§ TASK DESCRIPTION:
The required answer is the data below, restated word for word with images omitted.

Stored data entries
+ + + + + + +
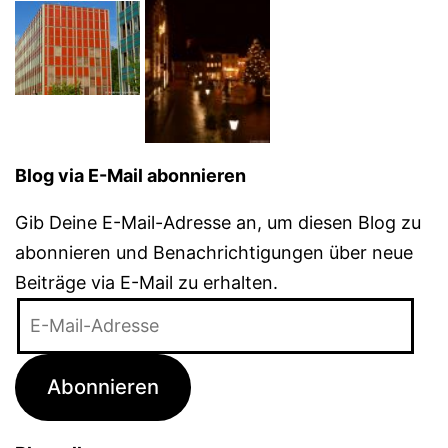
Blog via E-Mail abonnieren
Gib Deine E-Mail-Adresse an, um diesen Blog zu
abonnieren und Benachrichtigungen über neue
Beiträge via E-Mail zu erhalten.
E-
Mail-
Adresse
Abonnieren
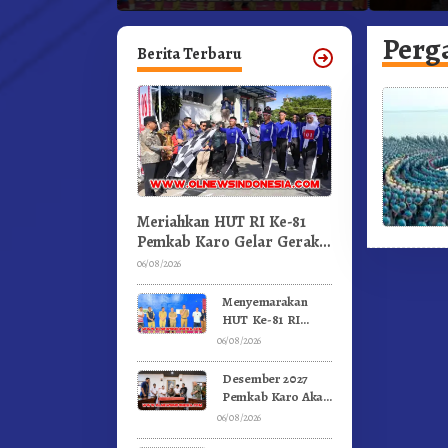
an.!
Pertandingan Olahraga
Kabanja
GBKP
Perg
Berita Terbaru
Meriahkan HUT RI Ke-81
Pemkab Karo Gelar Gerak
Jalan Kemerdekaan.!
06/08/2026
Menyemarakan
HUT Ke-81 RI
Pemkab Karo
06/08/2026
Gelar Pertandingan
Olahraga
Desember 2027
Pemkab Karo Akan
Serahkan Aset
06/08/2026
RSUD Kabanjahe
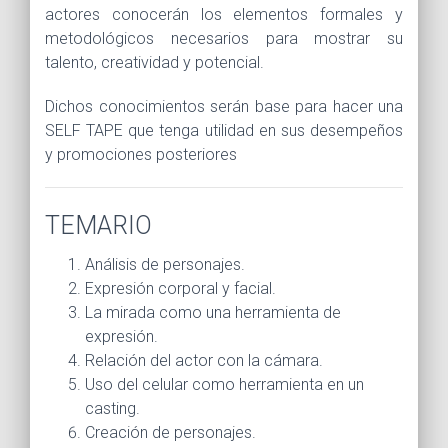
actores conocerán los elementos formales y
metodológicos necesarios para mostrar su
talento, creatividad y potencial.
Dichos conocimientos serán base para hacer una
SELF TAPE que tenga utilidad en sus desempeños
y promociones posteriores
TEMARIO
Análisis de personajes.
Expresión corporal y facial.
La mirada como una herramienta de
expresión.
Relación del actor con la cámara.
Uso del celular como herramienta en un
casting.
Creación de personajes.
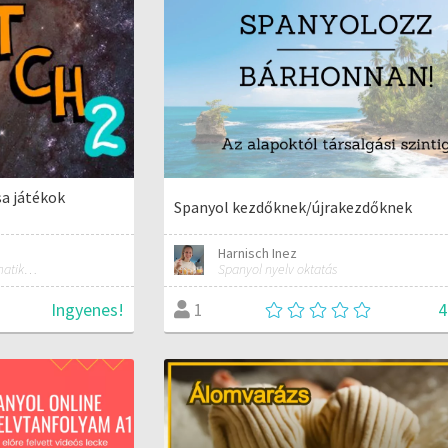
a játékok
Spanyol kezdőknek/újrakezdőknek
Harnisch Inez
Matematika, technika, informatika szakos általános iskolai tanár; mentorpedagógus, mestertanár
Spanyol nyelv oktatás
Ingyenes!
4
1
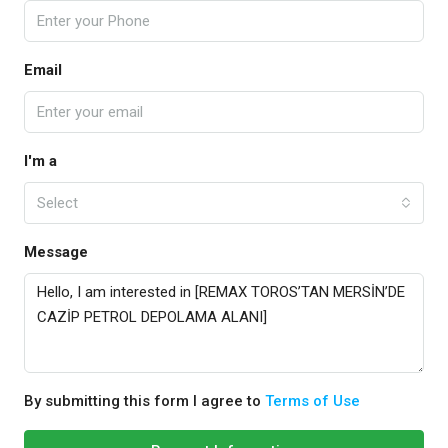
Email
I'm a
Select
Message
By submitting this form I agree to
Terms of Use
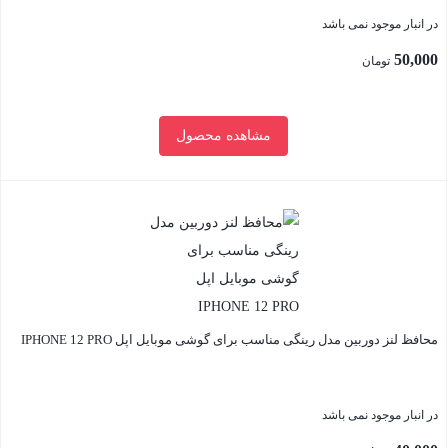
در انبار موجود نمی باشد
50,000
تومان
مشاهده محصول
بستن
محافظ لنز دوربین مدل رینگی مناسب برای گوشی موبایل اپل IPHONE 12 PRO
در انبار موجود نمی باشد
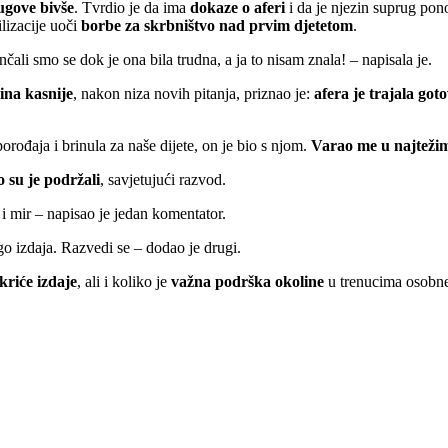
ugove bivše
. Tvrdio je da ima
dokaze o aferi
i da je njezin suprug pon
lizacije uoči
borbe za skrbništvo nad prvim djetetom
.
čali smo se dok je ona bila trudna, a ja to nisam znala! – napisala je.
dina kasnije
, nakon niza novih pitanja, priznao je:
afera je trajala go
orođaja i brinula za naše dijete, on je bio s njom.
Varao me u najtežim
 su je podržali
, savjetujući razvod.
u i mir – napisao je jedan komentator.
ego izdaja. Razvedi se – dodao je drugi.
kriće izdaje
, ali i koliko je
važna podrška okoline
u trenucima osobne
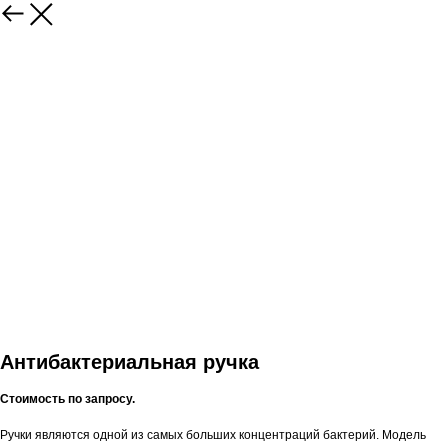
Антибактериальная ручка
Стоимость по запросу.
Ручки являются одной из самых больших концентраций бактерий. Модель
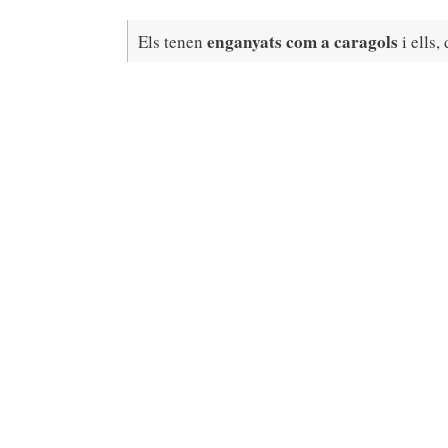
enganyats com a caragols
Els tenen
i ells,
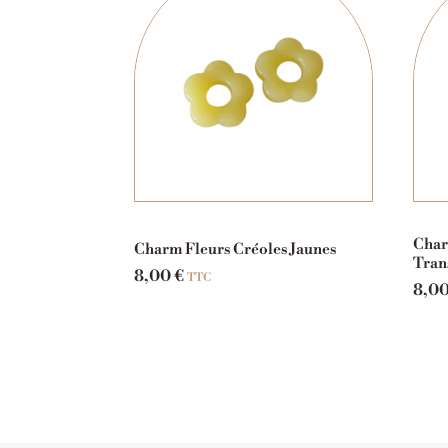
Char
Charm Fleurs Créoles Jaunes
Tran
8,00
€
TTC
8,0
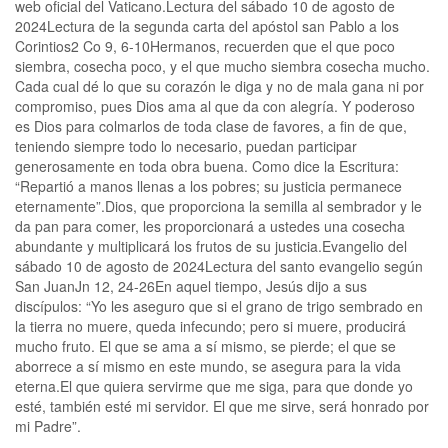
web oficial del Vaticano.Lectura del sábado 10 de agosto de
2024Lectura de la segunda carta del apóstol san Pablo a los
Corintios2 Co 9, 6-10Hermanos, recuerden que el que poco
siembra, cosecha poco, y el que mucho siembra cosecha mucho.
Cada cual dé lo que su corazón le diga y no de mala gana ni por
compromiso, pues Dios ama al que da con alegría. Y poderoso
es Dios para colmarlos de toda clase de favores, a fin de que,
teniendo siempre todo lo necesario, puedan participar
generosamente en toda obra buena. Como dice la Escritura:
“Repartió a manos llenas a los pobres; su justicia permanece
eternamente”.Dios, que proporciona la semilla al sembrador y le
da pan para comer, les proporcionará a ustedes una cosecha
abundante y multiplicará los frutos de su justicia.Evangelio del
sábado 10 de agosto de 2024Lectura del santo evangelio según
San JuanJn 12, 24-26En aquel tiempo, Jesús dijo a sus
discípulos: “Yo les aseguro que si el grano de trigo sembrado en
la tierra no muere, queda infecundo; pero si muere, producirá
mucho fruto. El que se ama a sí mismo, se pierde; el que se
aborrece a sí mismo en este mundo, se asegura para la vida
eterna.El que quiera servirme que me siga, para que donde yo
esté, también esté mi servidor. El que me sirve, será honrado por
mi Padre”.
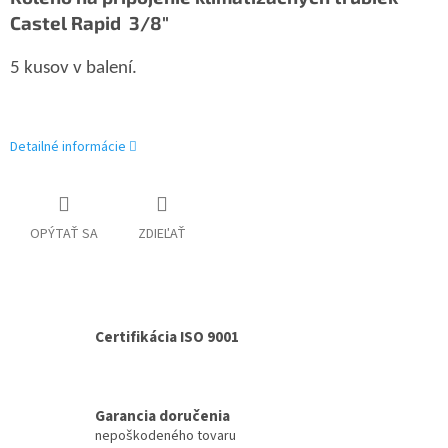
Castel Rapid 3/8"
5 kusov v balení.
Detailné informácie
OPÝTAŤ SA
ZDIEĽAŤ
Certifikácia ISO 9001
Garancia doručenia
nepoškodeného tovaru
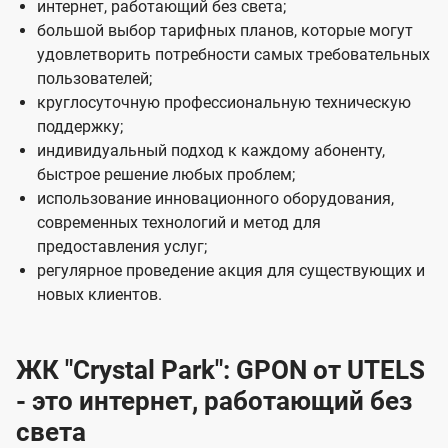
e
интернет, работающий без света;
большой выбор тарифных планов, которые могут
l
удовлетворить потребности самых требовательных
s
пользователей;
круглосуточную профессиональную техническую
поддержку;
индивидуальный подход к каждому абоненту,
быстрое решение любых проблем;
использование инновационного оборудования,
современных технологий и метод для
предоставления услуг;
регулярное проведение акция для существующих и
новых клиентов.
ЖК "Crystal Park": GPON от UTELS
- это интернет, работающий без
света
+ + + + + + +
§ SOLVED PROBLEM:
Blog via E-Mail abonnieren
Gib Deine E-Mail-Adresse an, um diesen Blog zu
abonnieren und Benachrichtigungen über neue
Beiträge via E-Mail zu erhalten.
E-
Mail-
Adresse
Abonnieren
an.!
Pertandingan Olahraga
Kabanja
GBKP
Perg
Berita Terbaru
Meriahkan HUT RI Ke-81
Pemkab Karo Gelar Gerak
Jalan Kemerdekaan.!
06/08/2026
Menyemarakan
HUT Ke-81 RI
Pemkab Karo
06/08/2026
Gelar Pertandingan
Olahraga
Desember 2027
Pemkab Karo Akan
Serahkan Aset
06/08/2026
RSUD Kabanjahe
actores conocerán los elementos formales y
metodológicos necesarios para mostrar su
talento, creatividad y potencial.
Dichos conocimientos serán base para hacer una
SELF TAPE que tenga utilidad en sus desempeños
y promociones posteriores
TEMARIO
Análisis de personajes.
Expresión corporal y facial.
La mirada como una herramienta de
expresión.
Relación del actor con la cámara.
Uso del celular como herramienta en un
casting.
Creación de personajes.
a játékok
Spanyol kezdőknek/újrakezdőknek
Harnisch Inez
Matematika, technika, informatika szakos általános iskolai tanár; mentorpedagógus, mestertanár
Spanyol nyelv oktatás
Ingyenes!
4
1
Email
I'm a
Select
Message
By submitting this form I agree to
Terms of Use
در انبار موجود نمی باشد
50,000
تومان
مشاهده محصول
بستن
محافظ لنز دوربین مدل رینگی مناسب برای گوشی موبایل اپل IPHONE 12 PRO
در انبار موجود نمی باشد
ugove bivše
. Tvrdio je da ima
dokaze o aferi
i da je njezin suprug pon
lizacije uoči
borbe za skrbništvo nad prvim djetetom
.
čali smo se dok je ona bila trudna, a ja to nisam znala! – napisala je.
dina kasnije
, nakon niza novih pitanja, priznao je:
afera je trajala go
orođaja i brinula za naše dijete, on je bio s njom.
Varao me u najtežim
 su je podržali
, savjetujući razvod.
u i mir – napisao je jedan komentator.
ego izdaja. Razvedi se – dodao je drugi.
kriće izdaje
, ali i koliko je
važna podrška okoline
u trenucima osobne
Антибактериальная ручка
Стоимость по запросу.
Ручки являются одной из самых больших концентраций бактерий. Модель
enganyats com a caragols
Els tenen
i ells,
Char
Charm Fleurs Créoles Jaunes
Tran
8,00
€
TTC
8,0
web oficial del Vaticano.Lectura del sábado 10 de agosto de
2024Lectura de la segunda carta del apóstol san Pablo a los
Corintios2 Co 9, 6-10Hermanos, recuerden que el que poco
siembra, cosecha poco, y el que mucho siembra cosecha mucho.
Cada cual dé lo que su corazón le diga y no de mala gana ni por
compromiso, pues Dios ama al que da con alegría. Y poderoso
es Dios para colmarlos de toda clase de favores, a fin de que,
teniendo siempre todo lo necesario, puedan participar
generosamente en toda obra buena. Como dice la Escritura:
“Repartió a manos llenas a los pobres; su justicia permanece
eternamente”.Dios, que proporciona la semilla al sembrador y le
da pan para comer, les proporcionará a ustedes una cosecha
abundante y multiplicará los frutos de su justicia.Evangelio del
sábado 10 de agosto de 2024Lectura del santo evangelio según
San JuanJn 12, 24-26En aquel tiempo, Jesús dijo a sus
discípulos: “Yo les aseguro que si el grano de trigo sembrado en
la tierra no muere, queda infecundo; pero si muere, producirá
mucho fruto. El que se ama a sí mismo, se pierde; el que se
aborrece a sí mismo en este mundo, se asegura para la vida
eterna.El que quiera servirme que me siga, para que donde yo
esté, también esté mi servidor. El que me sirve, será honrado por
mi Padre”.
Castel Rapid 3/8"
5 kusov v balení.
Detailné informácie
OPÝTAŤ SA
ZDIEĽAŤ
Certifikácia ISO 9001
Garancia doručenia
nepoškodeného tovaru
e
интернет, работающий без света;
большой выбор тарифных планов, которые могут
l
удовлетворить потребности самых требовательных
s
пользователей;
круглосуточную профессиональную техническую
поддержку;
индивидуальный подход к каждому абоненту,
быстрое решение любых проблем;
использование инновационного оборудования,
современных технологий и метод для
предоставления услуг;
регулярное проведение акция для существующих и
новых клиентов.
ЖК "Crystal Park": GPON от UTELS
- это интернет, работающий без
света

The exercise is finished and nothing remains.